Collaborazione pubblico-privato, solide strategie di crescita e strumenti digitali al centro dello sviluppo della CERS Eliodora, promossa da Fondazione Carispezia.
Nel corso dell’evento InsiemeEnergia – promosso da Ministero dell’Ambiente e della Sicurezza Energetica, Gestore dei Servizi Energetici e Unioncamere – ospitato il 12 febbraio presso la Camera di Commercio Riviere di Liguria alla Spezia, sono stati presentati i primi risultati e le prospettive di sviluppo della CERS Eliodora.
Una comunità energetica inclusiva per il territorio
Attivata nella provincia spezzina e in Lunigiana con il nostro supporto tecnico, la Comunità Energetica Rinnovabile Solidale Eliodora rappresenta un modello di collaborazione tra stakeholder pubblici e privati capace di generare benefici multipli: produzione e condivisione di energia rinnovabile, riduzione delle bollette e impatti ambientali e sociali concreti, con particolare attenzione ai soggetti in condizione di povertà energetica (scopri di più).
Dalla sua costituzione – raccontata nella nostra precedente news – la CERS ha mosso passi avanti significativi per raggiungere la piena operatività: ha infatti ottenuto il riconoscimento della personalità giuridica di Ente del Terzo Settore tramite l’iscrizione al RUNTS e ha ampliato la platea dei soci fondatori. CRES Eliodora è oggi composta da 22 realtà tra enti locali, imprese, enti del terzo settore e associazioni di categoria.
Le strategie di sviluppo
Nel breve periodo la CERS Eliodora potrà operare tra la provincia della Spezia e la Lunigiana, con:
- 10 configurazioni già in fase di attivazione, grazie ad altrettanti impianti connessi alla rete;
- 8 ulteriori impianti per i quali è stata presentata richiesta di contributo PNRR al 40%.

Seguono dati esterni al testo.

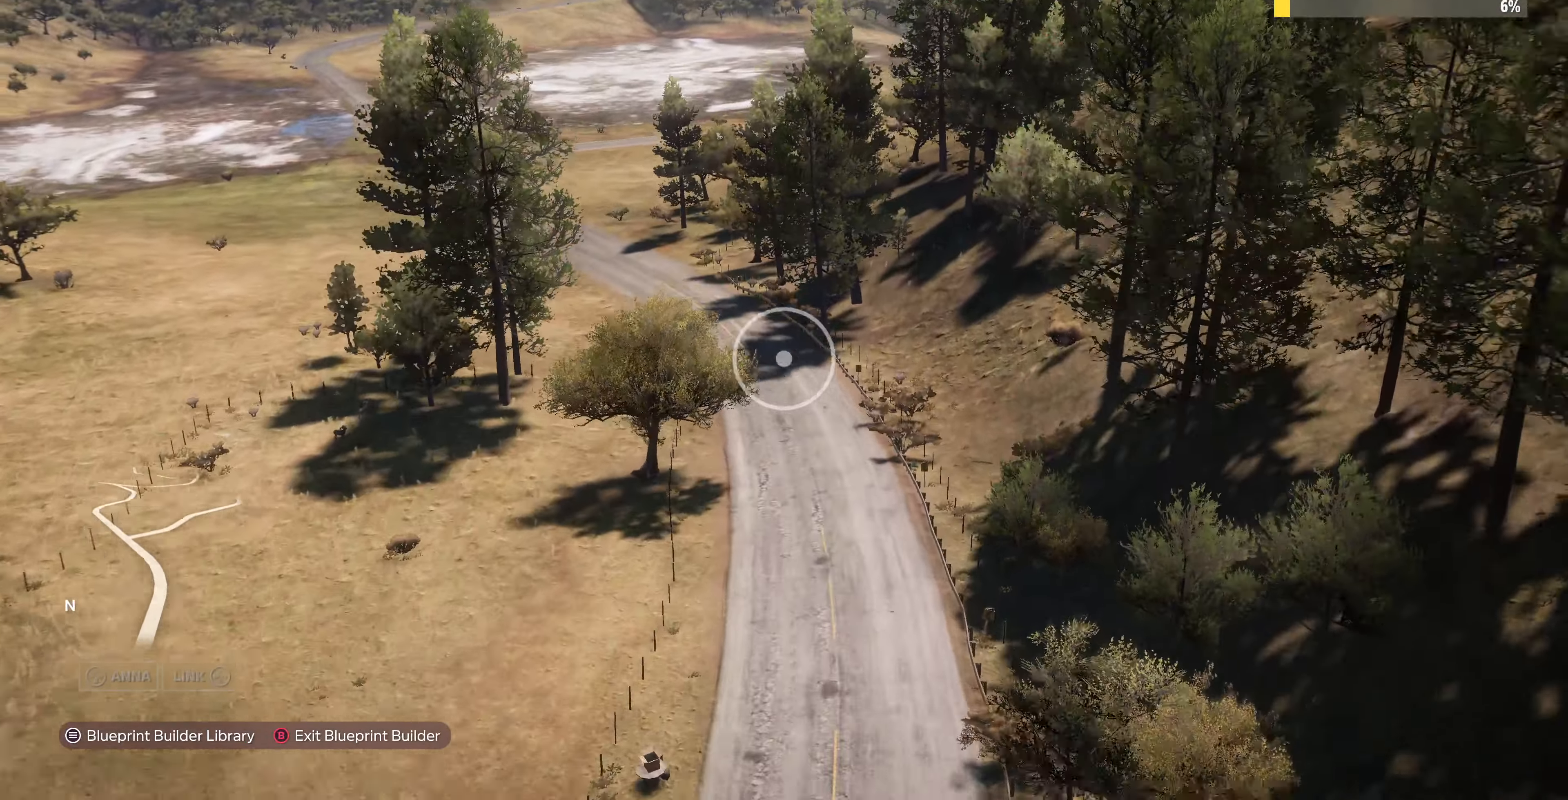
{"buttons": ["R2"], "left_stick": "up-left", "right_stick": "right", "events": [[33, "right_stick", "center"], [266, "left_stick", "up-left"], [266, "right_stick", "right"]]}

Questi numeri confermano la solidità del progetto e l’interesse crescente del territorio verso modelli di energia condivisa.
Le direttrici di sviluppo
Nel corso dell’evento sono state inoltre delineate alcune linee strategiche per l’espansione della CERS Eliodora che prevedono:
- La realizzazione di un impianto FV presso il Palazzo del Ghiaccio nel Comune della Spezia;
- L’installazione di un impianto FV da 1 MWp nell’area industriale di Pratolino, nel Comune di Sarzana;
- L’acquisizione dei diritti di superficie su lastrici solari o terreni per nuovi impianti comunitari;
- Attività di divulgazione e coinvolgimento dei cittadini per ampliare la partecipazione alla comunità energetica.
Strumenti digitali e partecipazione
In questi mesi la CERS ha inoltre sviluppato il proprio sito web, attraverso il quale è possibile accedere alla piattaforma Agorà per candidarsi quali membri della CERS.
La piattaforma, messa a disposizione da Sinloc Moving Energy, consentirà di gestire l’onboarding dei membri, monitorare i flussi energetici ed economici, ripartire i benefici e produrre report periodici utili a migliorare l’efficienza energetica del territorio.
I membri della comunità avranno anche accesso a un’app mobile dedicata, con una visualizzazione chiara dei propri dati energetici ed economici e strumenti intuitivi per comprendere i benefici della partecipazione.
CERS Eliodora: un modello replicabile
L’esperienza della CERS Eliodora dimostra come una partnership territoriale ben strutturata possa generare valore energetico, ambientale e sociale. Continueremo a supportare lo sviluppo della comunità, contribuendo a rendere questo modello replicabile in altri territori italiani.